Güney Hindistan’ın Tamil Nadu eyaletinin Chengalpattu ilçesine bağlı Mamallapuram (diğer adıyla Mahabalipuram), yalnızca doğal güzellikleriyle değil, aynı zamanda taşı sanata dönüştüren binlerce yıllık anıtlarıyla da dikkat çekiyor. Bengal Körfezi'nin kıyısında yer alan bu tarihi şehir, 7. ve 8. yüzyıllarda Pallava Hanedanı döneminde inşa edilen eşsiz Hindu anıtlarıyla tanınıyor.

Taşta Hayat Bulan Miras

Mamallapuram, taş ustalığının zirveye ulaştığı yerlerden biri olarak kabul ediliyor. Bölgedeki anıtlar ve tapınaklar, tek parça kayalara oyulmuş yapılarıyla dikkat çekerken, Dravidian mimarisinin ilk örneklerini gözler önüne seriyor. Arjuna’nın Kefareti adlı devasa kaya rölyefi, Pancha Rathas (Beş Arabalı Tapınak), Krishna’nın Masalı, Mağara Tapınakları ve ünlü Kıyı Tapınağı (Shore Temple), bölgenin en çarpıcı yapılarından sadece birkaçı.
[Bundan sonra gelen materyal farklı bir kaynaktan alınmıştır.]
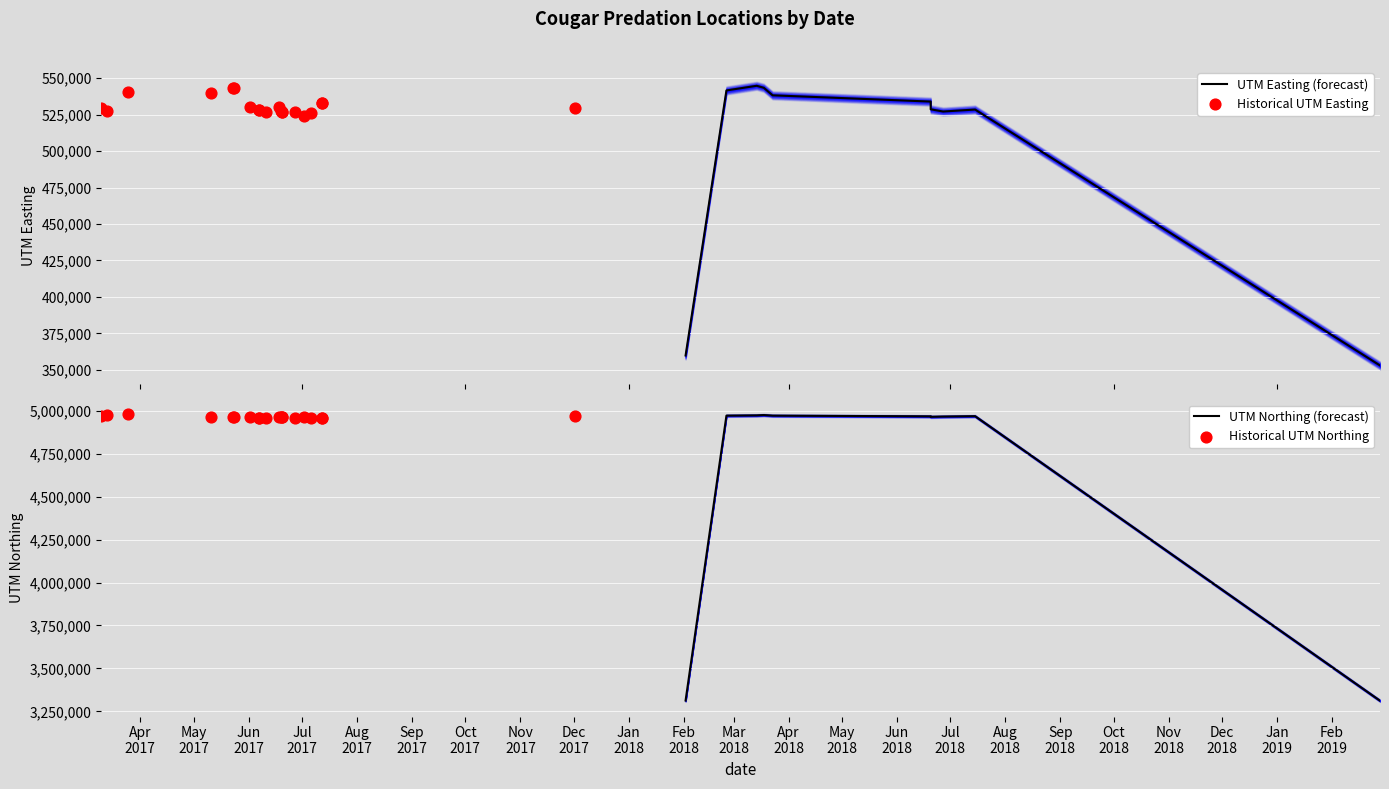

What is the total value across all series at 5?

5505396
Bu yapılar sadece estetik anlamda değil, kültürel ve dini açıdan da büyük bir öneme sahip. Her biri, Hindu mitolojisinin önemli sahnelerini betimlerken, dönemin sanatsal ve mimari birikimini de yansıtıyor.

UNESCO Korumasında Bir Dünya Mirası

Mamallapuram’daki bu etkileyici anıt grubu, 1984 yılında UNESCO Dünya Mirası Listesi’ne alınarak küresel ölçekte koruma altına alındı. UNESCO, bu kararı alırken bölgedeki yapıların “olağanüstü evrensel değer” taşıdığını ve insanlık tarihine ışık tuttuğunu vurguladı.

Bugün Mamallapuram, hem tarih tutkunları hem de mimari meraklıları için adeta açık hava müzesi niteliğinde. Her yıl binlerce turistin ziyaret ettiği bölge, Hindistan'ın kültürel turizmine de önemli katkılar sağlıyor.

Zamana Direnen Taşlar

Mamallapuram anıtları, yüzyıllar boyunca depremlere, rüzgârlara ve tuzlu deniz havasına karşı direnerek günümüze kadar ulaşmayı başardı. Bu yönüyle de sadece kültürel değil, aynı zamanda mühendislik açısından da etkileyici bir başarıyı temsil ediyor.

Pallava hükümdarlarının bu anıtları yaptırırken dini olduğu kadar sanatsal bir motivasyonla hareket ettikleri düşünülüyor. Özellikle kayaya oyma tekniğiyle yaratılan sahneler, dönemin heykeltraşlık sanatının geldiği noktayı çarpıcı biçimde gözler önüne seriyor.